61.3 F
Los Angeles
Tuesday, Jul 1, 2025

Shinkei Sticks It To Fish – Literally

El Segundo-based Shinkei Systems, which has developed an AI-powered robot to more humanely harvest fish, raises $22 million.

Saif Khawaja likes to joke that he “grew up in a sea-faring family.”

Growing up in Dubai, he would often go on fishing trips to the Red Sea with his father. Khawaja and his grandfather had matching sailor tattoos.

When he moved to the United States for college, he read “If Fish Could Scream,” an essay by vegan activist Peter Singer on how the plight of fish is often ignored because they don’t have the ability to produce sounds like cows and chickens. Indeed, one of the most common methods of harvesting wild fish – which is also considered one of the most inhumane methods – is to scoop them up en masse with nets and let them asphyxiate on board until they die. The process can take hours, and the end result is fish meat flooded with stress-related hormones and lactic acid, which in turn makes the fish deteriorate faster in shelf life and quality.

In 2021, Khawaja founded Shinkei Systems Corp., an El Segundo-based seafood robotics company to scale up fish harvesting that is more humane and still produces less stress in the animals. The company announced in June it raised a $22 million series A round co-led by El Segundo-based Interlagos and Founders Fund. A handful of new investors, including Santa Monica-based Mantis VC, participated in the round.
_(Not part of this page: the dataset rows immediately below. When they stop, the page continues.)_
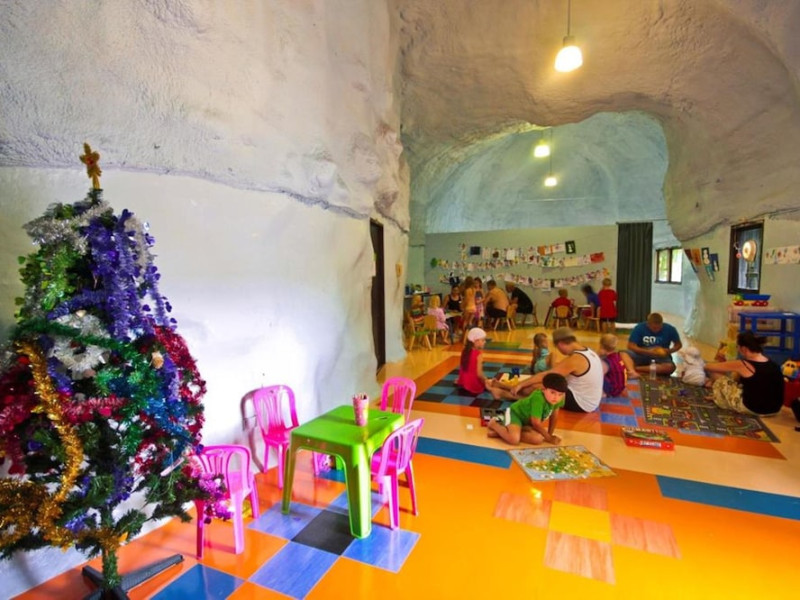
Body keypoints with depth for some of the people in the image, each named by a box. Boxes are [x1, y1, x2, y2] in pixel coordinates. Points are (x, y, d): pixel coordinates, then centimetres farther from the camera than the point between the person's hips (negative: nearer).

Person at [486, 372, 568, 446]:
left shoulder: (559, 399, -14)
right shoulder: (538, 399, -35)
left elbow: (554, 416, 3)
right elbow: (536, 423, -27)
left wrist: (550, 434, 4)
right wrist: (549, 438, -15)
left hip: (527, 420, 8)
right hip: (515, 413, -8)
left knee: (538, 439, -18)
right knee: (514, 439, -31)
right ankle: (493, 424, -1)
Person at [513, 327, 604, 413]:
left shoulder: (575, 359, -25)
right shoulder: (588, 351, 4)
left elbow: (545, 376, -22)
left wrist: (520, 385, -15)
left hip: (581, 404, -10)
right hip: (590, 402, 10)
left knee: (535, 387, -17)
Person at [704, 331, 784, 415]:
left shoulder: (742, 365, -18)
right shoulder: (773, 364, 1)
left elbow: (708, 366, -8)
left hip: (752, 409, -7)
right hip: (774, 409, 7)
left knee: (720, 380, 6)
“Margins of fishing have been compressing because of the cost of extraction and gas prices going up, but fish prices have stayed the same,” Khawaja said. “We’re really focused on how we can draw out more value from the same amount of catch, and then that also prevents overfishing.”
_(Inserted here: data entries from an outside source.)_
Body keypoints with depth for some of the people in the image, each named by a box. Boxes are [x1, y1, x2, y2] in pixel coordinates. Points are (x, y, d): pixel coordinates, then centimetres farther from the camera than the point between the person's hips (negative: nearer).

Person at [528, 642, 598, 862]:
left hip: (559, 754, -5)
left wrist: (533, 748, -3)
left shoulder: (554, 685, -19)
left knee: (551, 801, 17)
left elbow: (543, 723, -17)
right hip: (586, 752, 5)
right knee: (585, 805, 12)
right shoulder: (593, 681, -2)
Founders: Reed Ginsberg and Saif Khawaja of Shinkei Systems Corp. in El Segundo. (Photo c/o Shinkei Systems)

A vertically integrated supply chain

The company is inspired by ike-jime, a Japanese practice that spikes the brain of the fish to kill it instantly. The process is more humane but has failed to gain traction with the fish industry at large – ike-jime requires deep expertise and doesn’t scale sufficiently.

Poseidon, Shinkei Systems’ refrigerator-size robot, sits on commercial fishing vessels to kill and process fish within seconds of harvesting them. Using artificial intelligence, the machine scans each body to know the species and the best way to quickly slaughter the animal. The blood is drained in a way similar to kosher and halal practices and then cooled. The company’s robotic system processes a few thousand pounds of fish every week.

Shinkei Systems provides its robot to fisheries for free and pays them a premium for the fish Poseidon catches. In 2024, the startup announced a fish company called Seremoni, which sells the fish it caught to retailers like Los Angeles’ Sushi Zo and grocery stores.

“By pairing their breakthrough harvesting technology with our cold-chain logistics, we’re able to ensure every delicately harvested fish arrives at peak freshness, preserving the integrity (of the fish),” said Yasuhiro Saito, head of innovation and investment of Shinkei Systems investor Yamato Holdings, in a statement.

The supply chain of fish harvesting is often siloed – fisheries catch fish, which then undergo a handling and processing stage which involves butchering, freezing, canning and packaging. It then hits various distribution points before being stocked in large grocery freezers or handled by a restaurant cook. However, Shinkei Systems uses a fully vertical approach to harvest, process and sell fish to restaurants and grocery stores.

“We know that when you do this technique and you handle it the right way through the supply chain, you have an order of magnitude improvement in the economic efficiency of trading the fish,” Khawaja said.

A neglected sector

When it comes to food tech, food production companies like Shinkei Systems are relatively neglected. The food tech industry as a whole raised $77.5 billion in the first quarter of 2025 according to PitchBook, around 7% of which went to production startups.

But the overlooked sector – which includes food waste and traceability, delivery methods, sustainable packaging and freshness control – may see more interest in the coming months as tariffs put a strain on the food supply chain, forcing the ecosystem to look for quality food that is cheaper to produce.

“We expect AI will have an incrementally transformative impact on the food industry as adoption among incumbents continues,” Alex Frederick, an emerging tech senior analyst at PitchBook, said in an analyst note. “While the technology will unlikely prove disruptive in the near term, the competitive advantages arising from quicker production times, reduced costs and waste, and improved customer experience will likely lead to continued strategic and financial investment opportunities.”

Right now, Seremoni fish is already price-competitive with higher-end grocery retailers like Whole Foods and is featured in a handful of Michelin-star restaurants.